Selain itu, fotografer yang diminta pun diharapkan memiliki pengetahuan tentang teknik, seni dan keterampilan dalam mengambil gambar, minimal standar Kerangka Kualifikasi Nasional Indonesia (KKNI) bidang fotografi level 5. Warga yang berminat pun disyaratkan sudah memiliki pengalaman setidaknya lima tahun menjadi fotografer jurnalistik profesional.

Bagi yang berminat, para fotografer nantinya diminta mengisi formulir pendaftaran seleksi calon anggota Media Center Haji (MCH) 2019, lalu melampirkan KTP dan ijazah terakhir, kemudian fotokopi sertifikat fotografer profesional, portofolio, dan surat izin dari suami dengan materai jika pendaftar merupakan wanita bersuami.

Nantinya, para peminat yang terkumpul akan diseleksi kembali dengan sederet prosedur seleksi, pembekalan dan pelatihan calon anggota MCH. Untuk detail, peminat bisa juga mengunjungi laman www.kemenag.go.id – Info Penting.
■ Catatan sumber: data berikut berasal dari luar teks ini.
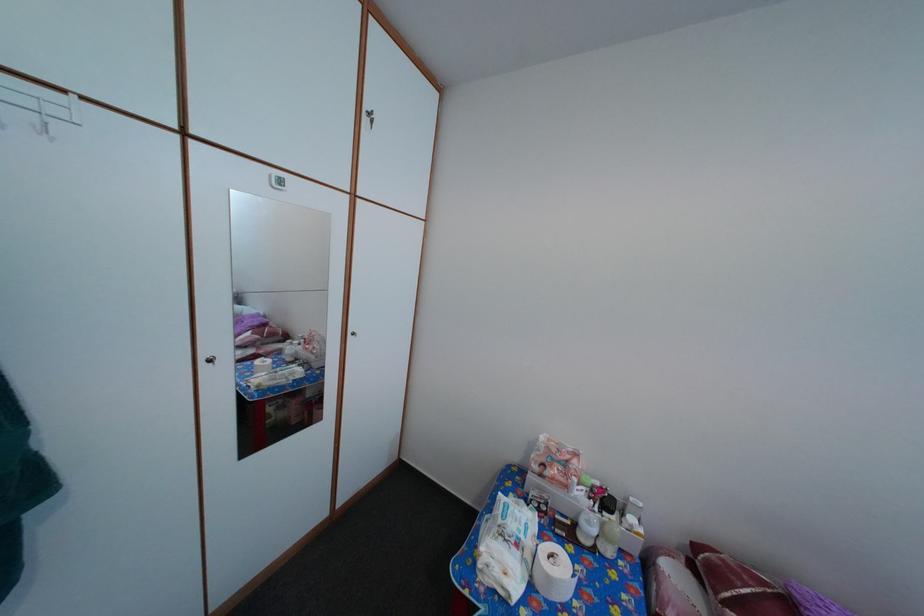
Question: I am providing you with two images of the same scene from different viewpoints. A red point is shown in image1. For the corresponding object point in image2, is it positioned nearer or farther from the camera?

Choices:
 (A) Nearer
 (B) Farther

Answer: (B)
Saat dikonfirmasi, Kepala Biro Humas, Data, dan Informasi Kemenag, Mastuki mengungkapkan bahwa haji adalah peristiwa tahunan yang diikuti ratusan ribu orang setiap tahunnya. Untuk itu, dibutuhkan sumber daya manusia yang memiliki kualitas agar mampu mengemban tugas besar tersebut.

“Penyelenggaraan haji di Indonesia melibatkan ratusan ribu orang, sumber daya yang luar biasa besar, tugas nasional, melibatkan berbagai pihak, dilaksanakan di Tanah Air dan Tanah Suci, dengan kegiatan peribadatan terbesar di dunia. Semua itu perlu didokumentasikan dengan baik, dan fotografer dapat melakukan tugas itu dengan keahliannya,” ujar Mastuki saat dihubungi Okezone, Rabu (13/03/2019).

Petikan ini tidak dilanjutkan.